> **PROBLEM**:
List, from the lines below, each one with "pick" in it.

> **Saved data entries**:
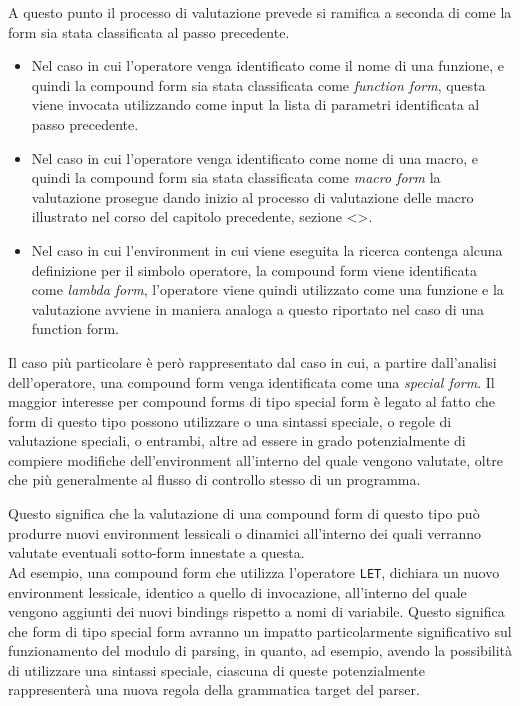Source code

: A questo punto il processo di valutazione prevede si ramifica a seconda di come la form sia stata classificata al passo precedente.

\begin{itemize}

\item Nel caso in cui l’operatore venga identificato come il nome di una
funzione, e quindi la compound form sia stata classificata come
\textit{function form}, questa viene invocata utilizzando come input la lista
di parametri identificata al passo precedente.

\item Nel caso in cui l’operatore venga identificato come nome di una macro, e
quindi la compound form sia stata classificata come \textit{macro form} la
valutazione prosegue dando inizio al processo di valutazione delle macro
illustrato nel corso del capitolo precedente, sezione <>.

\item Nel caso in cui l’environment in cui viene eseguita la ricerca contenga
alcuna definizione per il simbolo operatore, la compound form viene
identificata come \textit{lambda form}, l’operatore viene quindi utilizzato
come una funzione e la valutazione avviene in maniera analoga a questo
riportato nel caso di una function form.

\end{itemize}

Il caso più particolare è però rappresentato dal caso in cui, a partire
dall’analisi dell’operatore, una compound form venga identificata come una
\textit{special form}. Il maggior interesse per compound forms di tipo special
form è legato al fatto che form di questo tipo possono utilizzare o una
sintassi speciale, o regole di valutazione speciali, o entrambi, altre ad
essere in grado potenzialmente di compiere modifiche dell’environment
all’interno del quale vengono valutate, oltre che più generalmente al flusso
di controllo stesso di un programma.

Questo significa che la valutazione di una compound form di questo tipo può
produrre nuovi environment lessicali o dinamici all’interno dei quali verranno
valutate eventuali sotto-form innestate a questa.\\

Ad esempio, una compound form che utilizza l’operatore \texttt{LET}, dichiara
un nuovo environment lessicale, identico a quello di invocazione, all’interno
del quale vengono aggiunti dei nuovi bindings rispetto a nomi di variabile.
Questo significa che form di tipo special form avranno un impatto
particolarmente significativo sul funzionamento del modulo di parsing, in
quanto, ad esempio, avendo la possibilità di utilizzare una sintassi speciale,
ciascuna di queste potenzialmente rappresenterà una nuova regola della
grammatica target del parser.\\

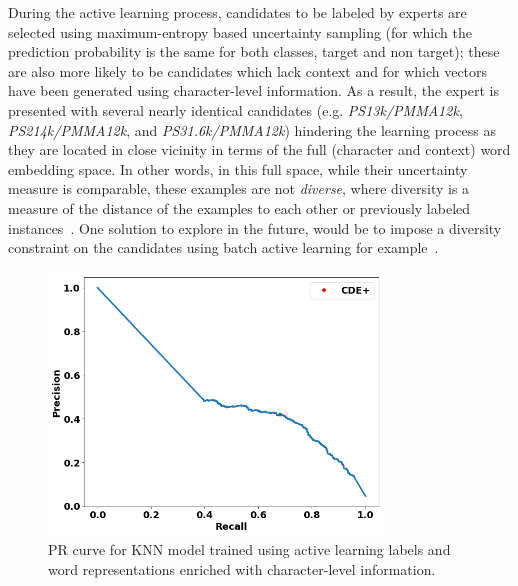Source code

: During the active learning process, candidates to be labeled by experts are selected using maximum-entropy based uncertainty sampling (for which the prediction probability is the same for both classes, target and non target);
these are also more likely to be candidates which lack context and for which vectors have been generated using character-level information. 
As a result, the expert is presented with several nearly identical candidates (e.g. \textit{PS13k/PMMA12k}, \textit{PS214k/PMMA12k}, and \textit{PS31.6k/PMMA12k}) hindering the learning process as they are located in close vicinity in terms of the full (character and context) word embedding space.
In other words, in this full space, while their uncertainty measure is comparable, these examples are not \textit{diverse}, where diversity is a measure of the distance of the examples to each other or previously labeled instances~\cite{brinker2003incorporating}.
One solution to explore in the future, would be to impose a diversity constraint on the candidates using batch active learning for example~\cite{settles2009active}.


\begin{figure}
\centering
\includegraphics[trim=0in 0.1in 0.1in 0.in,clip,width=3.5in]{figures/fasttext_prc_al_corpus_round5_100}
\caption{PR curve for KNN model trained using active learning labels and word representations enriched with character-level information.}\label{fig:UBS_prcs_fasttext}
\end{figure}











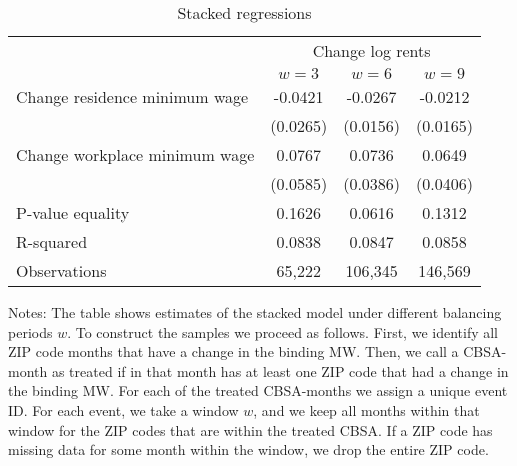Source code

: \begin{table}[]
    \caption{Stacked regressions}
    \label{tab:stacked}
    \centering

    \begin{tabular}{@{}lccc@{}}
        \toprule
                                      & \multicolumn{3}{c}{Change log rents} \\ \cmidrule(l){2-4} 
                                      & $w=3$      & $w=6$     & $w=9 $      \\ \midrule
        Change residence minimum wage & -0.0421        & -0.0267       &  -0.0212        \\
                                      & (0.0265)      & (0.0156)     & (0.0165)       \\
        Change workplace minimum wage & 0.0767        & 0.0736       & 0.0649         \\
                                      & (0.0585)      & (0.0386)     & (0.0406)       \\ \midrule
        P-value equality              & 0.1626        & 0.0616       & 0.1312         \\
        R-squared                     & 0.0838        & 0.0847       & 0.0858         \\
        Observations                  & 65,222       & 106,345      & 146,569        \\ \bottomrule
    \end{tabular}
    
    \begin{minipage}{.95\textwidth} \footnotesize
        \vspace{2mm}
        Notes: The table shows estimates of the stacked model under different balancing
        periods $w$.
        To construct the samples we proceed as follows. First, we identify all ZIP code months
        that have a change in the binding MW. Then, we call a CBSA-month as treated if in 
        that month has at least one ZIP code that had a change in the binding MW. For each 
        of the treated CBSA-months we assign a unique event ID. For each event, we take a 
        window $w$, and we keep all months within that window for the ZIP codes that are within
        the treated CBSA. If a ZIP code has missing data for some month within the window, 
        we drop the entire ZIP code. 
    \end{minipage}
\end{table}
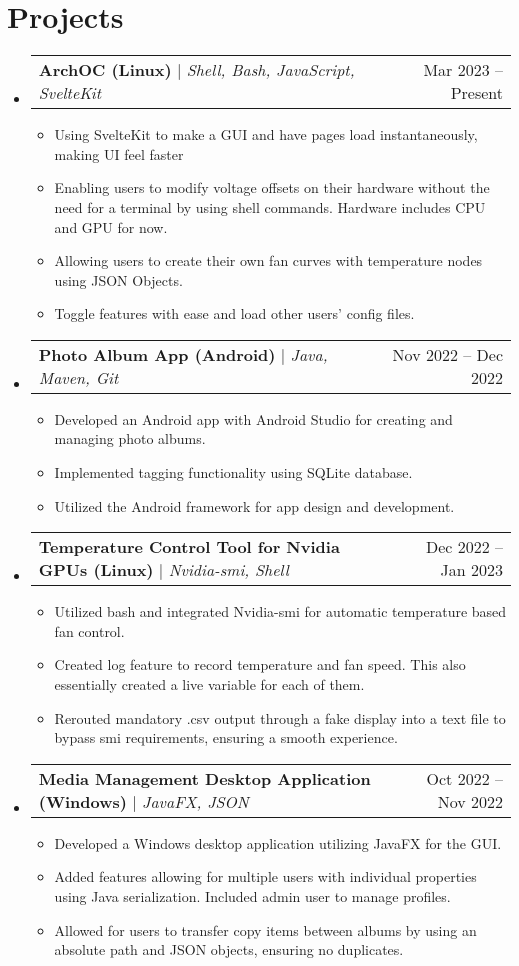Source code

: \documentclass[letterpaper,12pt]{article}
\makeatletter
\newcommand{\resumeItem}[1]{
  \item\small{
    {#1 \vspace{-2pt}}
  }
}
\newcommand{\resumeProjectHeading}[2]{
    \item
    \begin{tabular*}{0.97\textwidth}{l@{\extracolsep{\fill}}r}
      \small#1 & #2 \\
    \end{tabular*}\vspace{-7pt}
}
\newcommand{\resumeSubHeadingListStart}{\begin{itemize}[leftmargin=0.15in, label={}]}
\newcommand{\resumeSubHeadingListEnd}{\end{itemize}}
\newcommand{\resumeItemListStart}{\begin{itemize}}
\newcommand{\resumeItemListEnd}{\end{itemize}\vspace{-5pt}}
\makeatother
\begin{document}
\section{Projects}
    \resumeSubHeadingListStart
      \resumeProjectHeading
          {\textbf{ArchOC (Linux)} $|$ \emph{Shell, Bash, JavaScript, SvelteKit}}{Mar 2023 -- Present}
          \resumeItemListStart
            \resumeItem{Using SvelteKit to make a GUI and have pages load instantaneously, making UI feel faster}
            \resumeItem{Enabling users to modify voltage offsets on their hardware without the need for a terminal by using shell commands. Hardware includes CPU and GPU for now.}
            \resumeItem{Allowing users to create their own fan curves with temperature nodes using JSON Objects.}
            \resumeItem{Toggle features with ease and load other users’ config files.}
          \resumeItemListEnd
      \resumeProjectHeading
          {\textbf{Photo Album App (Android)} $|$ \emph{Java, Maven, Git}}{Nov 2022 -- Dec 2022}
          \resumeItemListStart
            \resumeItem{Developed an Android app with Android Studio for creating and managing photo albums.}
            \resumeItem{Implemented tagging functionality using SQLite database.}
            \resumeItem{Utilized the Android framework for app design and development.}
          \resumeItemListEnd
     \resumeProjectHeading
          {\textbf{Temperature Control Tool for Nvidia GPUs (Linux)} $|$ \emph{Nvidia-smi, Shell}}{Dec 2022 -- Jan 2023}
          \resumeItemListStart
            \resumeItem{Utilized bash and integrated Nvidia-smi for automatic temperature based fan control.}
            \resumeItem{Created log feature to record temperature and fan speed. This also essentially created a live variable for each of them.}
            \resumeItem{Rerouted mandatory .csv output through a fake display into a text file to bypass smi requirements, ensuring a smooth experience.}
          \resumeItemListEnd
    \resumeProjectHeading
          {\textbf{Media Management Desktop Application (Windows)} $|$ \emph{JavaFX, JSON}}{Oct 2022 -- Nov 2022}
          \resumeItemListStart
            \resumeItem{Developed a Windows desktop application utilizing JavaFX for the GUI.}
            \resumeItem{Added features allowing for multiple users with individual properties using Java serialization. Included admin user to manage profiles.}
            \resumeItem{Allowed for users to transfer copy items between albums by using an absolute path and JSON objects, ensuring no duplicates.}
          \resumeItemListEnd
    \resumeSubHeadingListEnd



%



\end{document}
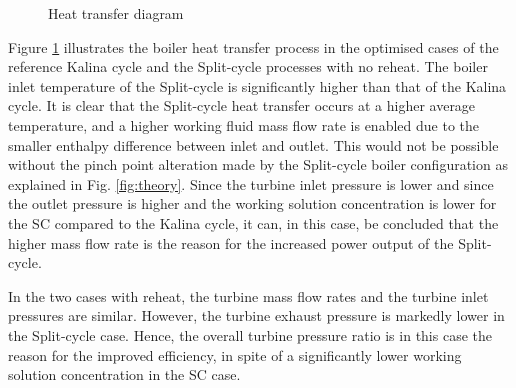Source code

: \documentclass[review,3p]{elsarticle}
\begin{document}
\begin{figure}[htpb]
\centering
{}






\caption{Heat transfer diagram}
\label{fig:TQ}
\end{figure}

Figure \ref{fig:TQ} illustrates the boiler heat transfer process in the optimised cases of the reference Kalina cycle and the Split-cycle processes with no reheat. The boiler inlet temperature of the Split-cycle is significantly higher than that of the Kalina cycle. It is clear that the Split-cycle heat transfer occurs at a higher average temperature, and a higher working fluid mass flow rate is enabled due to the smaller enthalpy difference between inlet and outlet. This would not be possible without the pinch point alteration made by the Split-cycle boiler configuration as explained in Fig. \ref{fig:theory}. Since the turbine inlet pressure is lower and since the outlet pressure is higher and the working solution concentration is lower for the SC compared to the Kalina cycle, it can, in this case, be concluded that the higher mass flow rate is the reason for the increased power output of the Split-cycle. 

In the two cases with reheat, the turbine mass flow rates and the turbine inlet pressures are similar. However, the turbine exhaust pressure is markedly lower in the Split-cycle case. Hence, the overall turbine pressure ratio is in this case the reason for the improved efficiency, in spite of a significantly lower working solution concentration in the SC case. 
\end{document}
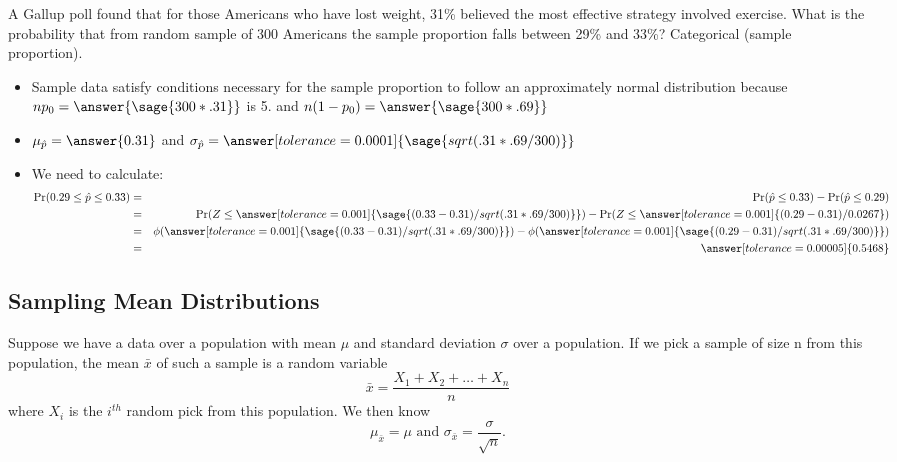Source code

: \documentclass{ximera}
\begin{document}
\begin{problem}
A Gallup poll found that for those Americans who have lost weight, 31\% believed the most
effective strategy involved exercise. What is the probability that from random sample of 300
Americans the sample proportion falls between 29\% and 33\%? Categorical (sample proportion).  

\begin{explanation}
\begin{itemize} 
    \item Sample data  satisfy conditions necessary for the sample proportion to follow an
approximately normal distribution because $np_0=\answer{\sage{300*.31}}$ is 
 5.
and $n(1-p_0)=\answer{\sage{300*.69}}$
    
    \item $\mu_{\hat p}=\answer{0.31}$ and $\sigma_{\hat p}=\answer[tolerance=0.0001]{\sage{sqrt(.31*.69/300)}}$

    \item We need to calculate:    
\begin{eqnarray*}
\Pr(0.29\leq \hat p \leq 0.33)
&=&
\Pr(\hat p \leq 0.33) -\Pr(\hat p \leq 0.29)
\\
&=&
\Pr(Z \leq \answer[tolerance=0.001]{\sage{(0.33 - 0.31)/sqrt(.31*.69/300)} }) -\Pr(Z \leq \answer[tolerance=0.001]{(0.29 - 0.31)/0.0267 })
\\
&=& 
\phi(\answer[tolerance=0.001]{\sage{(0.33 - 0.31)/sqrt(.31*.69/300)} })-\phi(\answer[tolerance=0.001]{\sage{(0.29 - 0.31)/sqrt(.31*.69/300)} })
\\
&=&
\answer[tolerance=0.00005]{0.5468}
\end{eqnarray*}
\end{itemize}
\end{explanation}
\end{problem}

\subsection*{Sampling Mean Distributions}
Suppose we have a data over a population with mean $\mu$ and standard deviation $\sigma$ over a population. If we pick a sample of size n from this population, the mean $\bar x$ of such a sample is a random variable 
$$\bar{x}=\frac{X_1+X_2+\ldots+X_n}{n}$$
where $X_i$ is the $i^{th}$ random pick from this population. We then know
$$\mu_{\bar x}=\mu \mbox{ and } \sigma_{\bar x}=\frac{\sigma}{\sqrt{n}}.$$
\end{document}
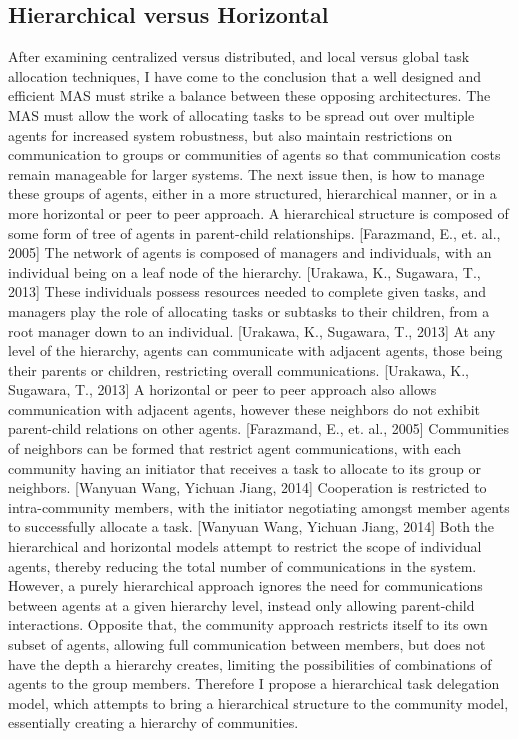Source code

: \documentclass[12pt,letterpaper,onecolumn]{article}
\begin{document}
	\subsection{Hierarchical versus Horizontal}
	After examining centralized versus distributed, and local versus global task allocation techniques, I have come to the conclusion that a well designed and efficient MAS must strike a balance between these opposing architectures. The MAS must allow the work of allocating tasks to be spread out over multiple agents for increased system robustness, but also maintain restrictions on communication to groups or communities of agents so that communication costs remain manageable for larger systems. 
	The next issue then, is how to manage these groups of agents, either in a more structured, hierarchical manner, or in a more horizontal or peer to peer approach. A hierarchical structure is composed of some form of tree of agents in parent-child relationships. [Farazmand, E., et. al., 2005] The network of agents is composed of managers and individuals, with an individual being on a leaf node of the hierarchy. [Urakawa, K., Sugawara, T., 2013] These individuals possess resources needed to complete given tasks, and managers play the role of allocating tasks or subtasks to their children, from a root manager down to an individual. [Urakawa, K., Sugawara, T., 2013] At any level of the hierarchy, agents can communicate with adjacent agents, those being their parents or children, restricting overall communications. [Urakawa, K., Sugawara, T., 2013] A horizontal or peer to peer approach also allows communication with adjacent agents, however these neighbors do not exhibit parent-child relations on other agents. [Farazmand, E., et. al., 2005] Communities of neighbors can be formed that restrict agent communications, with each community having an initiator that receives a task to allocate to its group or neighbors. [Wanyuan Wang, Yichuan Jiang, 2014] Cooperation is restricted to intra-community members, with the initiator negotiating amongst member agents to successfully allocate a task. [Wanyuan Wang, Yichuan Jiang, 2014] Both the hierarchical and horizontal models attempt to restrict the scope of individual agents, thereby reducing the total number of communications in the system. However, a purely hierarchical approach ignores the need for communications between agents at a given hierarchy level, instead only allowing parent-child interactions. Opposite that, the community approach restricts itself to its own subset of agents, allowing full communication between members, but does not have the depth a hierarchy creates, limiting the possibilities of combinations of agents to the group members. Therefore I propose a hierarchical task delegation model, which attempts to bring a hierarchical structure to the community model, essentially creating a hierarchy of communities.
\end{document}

> **ANSWER**:
Suppose we have a data over a population with mean $\mu$ and standard deviation $\sigma$ over a population. If we pick a sample of size n from this population, the mean $\bar x$ of such a sample is a random variable 
where $X_i$ is the $i^{th}$ random pick from this population. We then know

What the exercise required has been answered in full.